Hi, please avoid top-posting. Alon Horev, 13.06.2012 23:10:
On Wed, Jun 13, 2012 at 11:20 PM, Stefan Behnel wrote:
Alon Horev, 13.06.2012 20:49:
for event, element in etree.iterparse(StringIO(xml)): ... # ... do something with the element ... element.clear() # clean up children ... while element.getprevious() is not None: ... del element.getparent()[0] # clean up preceding siblings
Ah, yes, right. Thanks for catching that. Calling .clean() not only cleans up the children but also deletes the text content and the *tail* text. That is the actual problem with this code, because it touches tree state after the current (or latest) element.
how come the child's tail affects the parent? does the tail attribute reach up to the parent?

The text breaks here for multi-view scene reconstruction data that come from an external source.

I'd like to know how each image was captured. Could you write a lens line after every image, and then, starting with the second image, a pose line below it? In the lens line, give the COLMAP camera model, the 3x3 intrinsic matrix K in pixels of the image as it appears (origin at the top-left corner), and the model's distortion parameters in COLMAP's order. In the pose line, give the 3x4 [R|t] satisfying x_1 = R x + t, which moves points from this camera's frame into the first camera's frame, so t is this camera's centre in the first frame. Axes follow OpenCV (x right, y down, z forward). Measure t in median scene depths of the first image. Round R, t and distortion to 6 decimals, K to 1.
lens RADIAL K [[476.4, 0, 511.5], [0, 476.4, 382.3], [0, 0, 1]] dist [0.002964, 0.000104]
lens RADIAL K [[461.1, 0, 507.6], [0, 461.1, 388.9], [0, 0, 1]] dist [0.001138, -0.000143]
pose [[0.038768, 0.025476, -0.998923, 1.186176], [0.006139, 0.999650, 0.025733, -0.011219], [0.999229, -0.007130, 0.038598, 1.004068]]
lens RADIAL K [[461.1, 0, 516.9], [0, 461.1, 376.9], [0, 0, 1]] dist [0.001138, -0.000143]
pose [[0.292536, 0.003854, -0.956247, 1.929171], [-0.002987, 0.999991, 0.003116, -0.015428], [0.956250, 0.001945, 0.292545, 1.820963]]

During incremental parsing, the parser needs to hold on to the last node that it parsed in order to be able to continue from it. That node may be a text node in the internal tree, and it can happen that it's the tail text of the last element that it parsed. Clearing that element will then delete that tail text and leave the parser in an illegal state. I've been considering for a while now to set a flag on the document while it is being iterparsed. The tree modification methods could then take that into account. I think it makes sense to eventually do that. It would make iterparse() much safer and shouldn't imply much of a performance impact. It's not entirely thought through yet, though...
if so, will this be better?:
for event, element in iterparse(f, tag="bla"): yield element for child in element: child.clear() # this might reach to it's parent, which is bla, which is ok because it's an 'end' event.
You can safely do this:
for event, element in etree.iterparse(f, tag="bla"): ... yield element ... del element[:] # discard children ... while element.getprevious() is not None: ... del element.getparent()[0] # clean up preceding siblings
as you see, I'm looking at ways to process a file that doesn't fit into memory.
That's the obvious use case. Stefan